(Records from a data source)
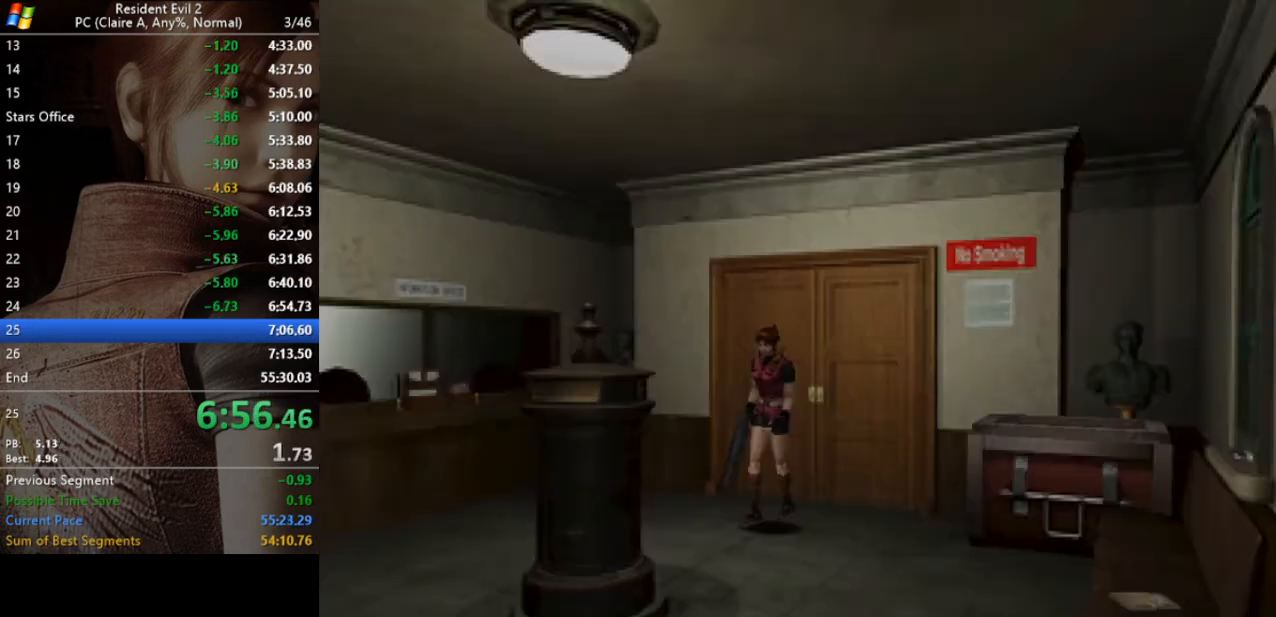
{"keys": ["a", "run", "w"], "events": [[200, "d", "up"], [433, "a", "down"]]}
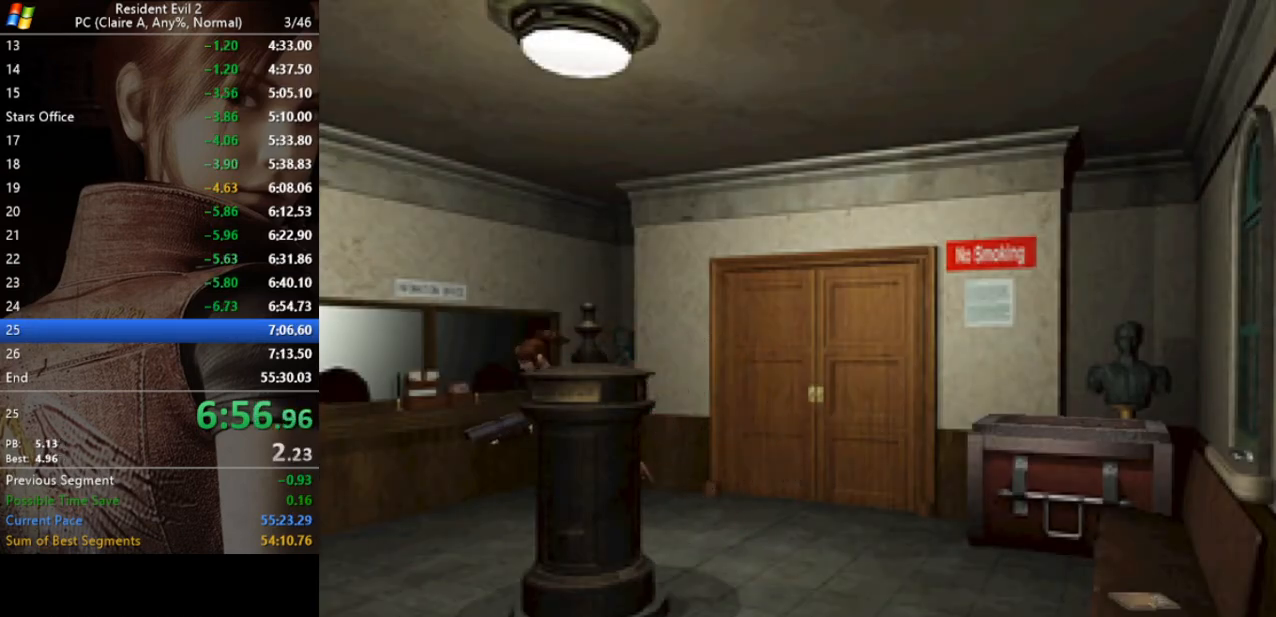
{"keys": ["run", "w"], "events": [[233, "a", "up"]]}
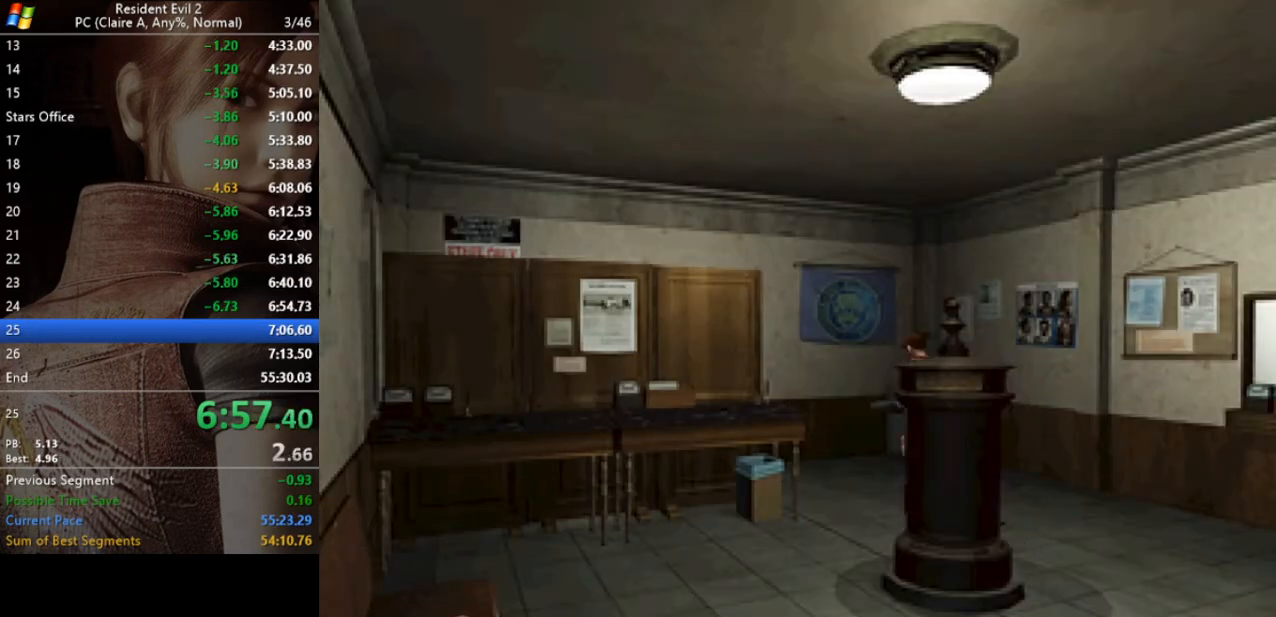
{"keys": ["run", "w"], "events": [[233, "a", "down"], [367, "a", "up"]]}
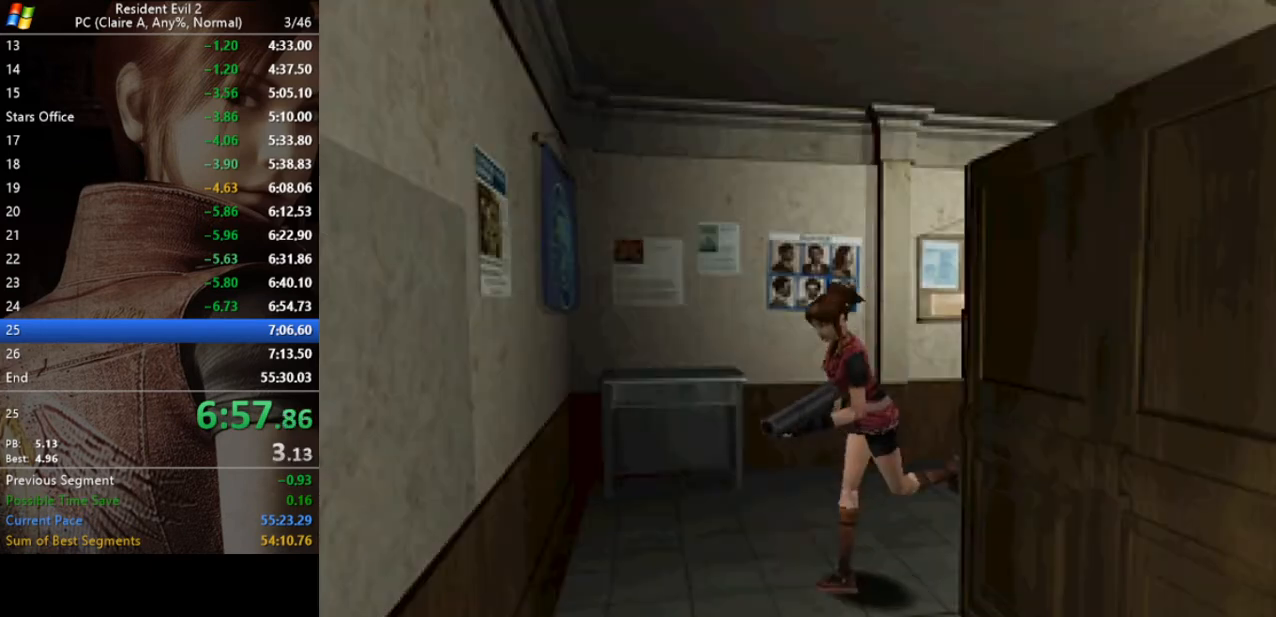
{"keys": ["run", "w"], "events": [[33, "a", "down"], [200, "act", "down"], [300, "act", "up"], [367, "a", "up"], [400, "act", "down"], [433, "act", "up"]]}
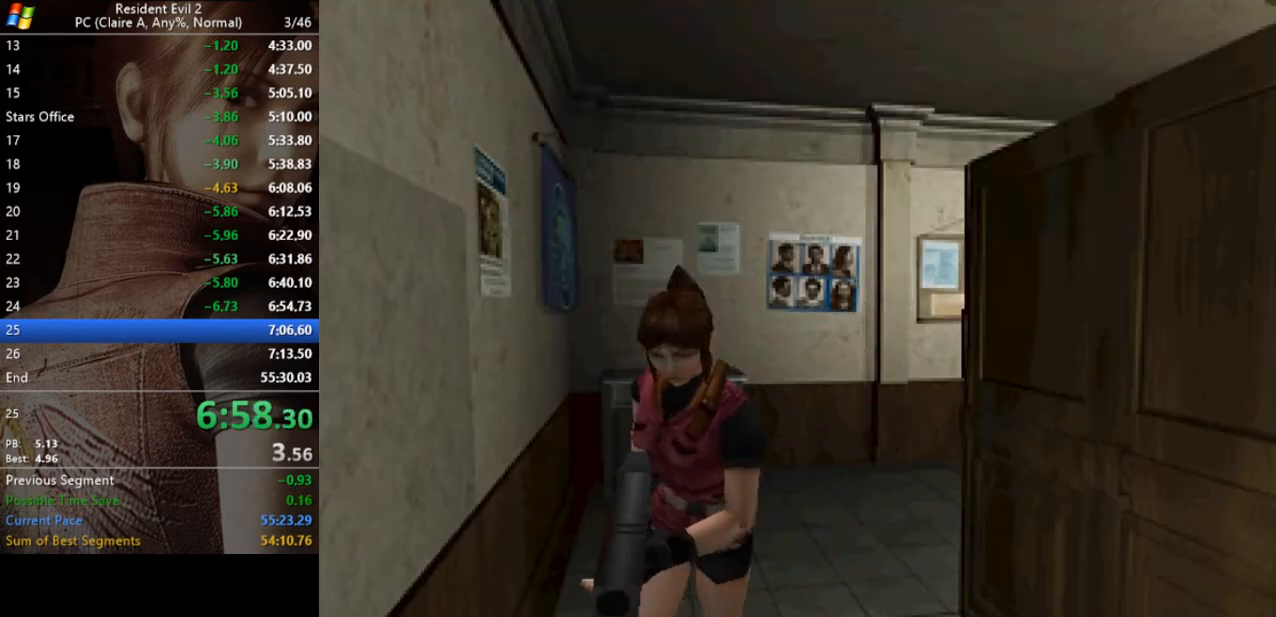
{"keys": ["run", "w"], "events": [[33, "act", "down"], [100, "act", "up"], [167, "act", "down"], [167, "d", "down"], [233, "act", "up"], [267, "act", "down"], [300, "d", "up"], [367, "act", "up"], [400, "act", "down"], [500, "act", "up"]]}
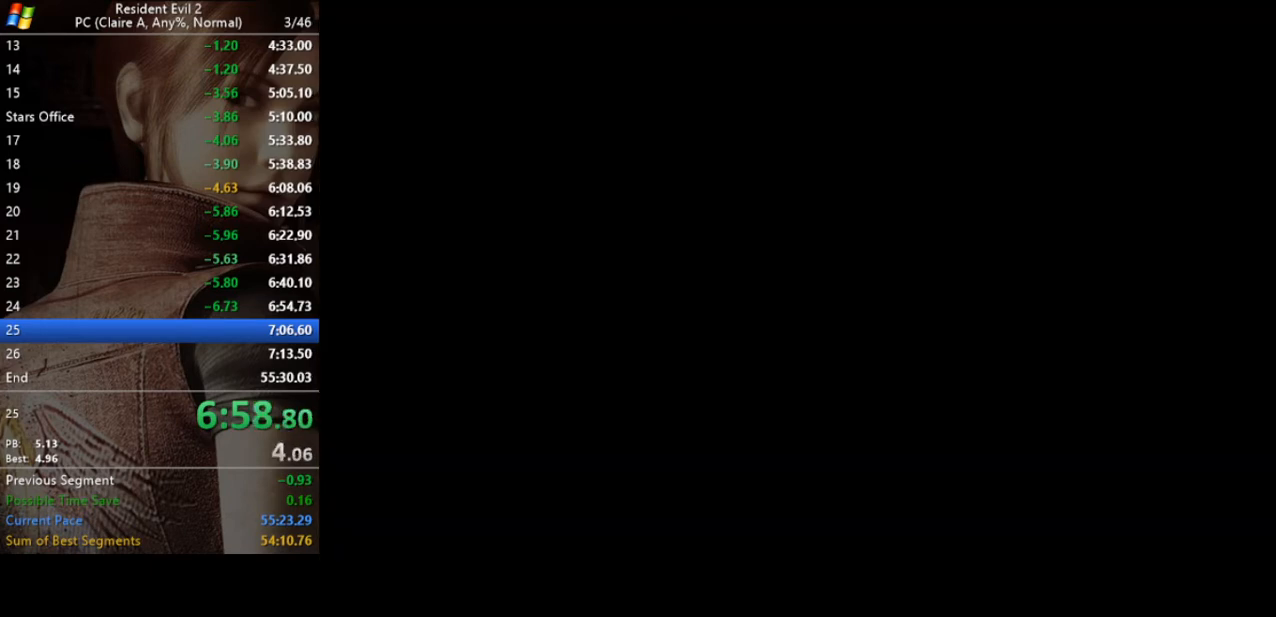
{"keys": [], "events": [[100, "w", "up"], [133, "run", "up"]]}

• WORK REQUIRED
Your copy should match every record exactly and contain no pictures.

• SOLUTION TO THE PROBLEM
{"keys": ["a", "run", "w"], "events": [[200, "d", "up"], [433, "a", "down"]]}
{"keys": ["run", "w"], "events": [[233, "a", "up"]]}
{"keys": ["run", "w"], "events": [[233, "a", "down"], [367, "a", "up"]]}
{"keys": ["run", "w"], "events": [[33, "a", "down"], [200, "act", "down"], [300, "act", "up"], [367, "a", "up"], [400, "act", "down"], [433, "act", "up"]]}
{"keys": ["run", "w"], "events": [[33, "act", "down"], [100, "act", "up"], [167, "act", "down"], [167, "d", "down"], [233, "act", "up"], [267, "act", "down"], [300, "d", "up"], [367, "act", "up"], [400, "act", "down"], [500, "act", "up"]]}
{"keys": [], "events": [[100, "w", "up"], [133, "run", "up"]]}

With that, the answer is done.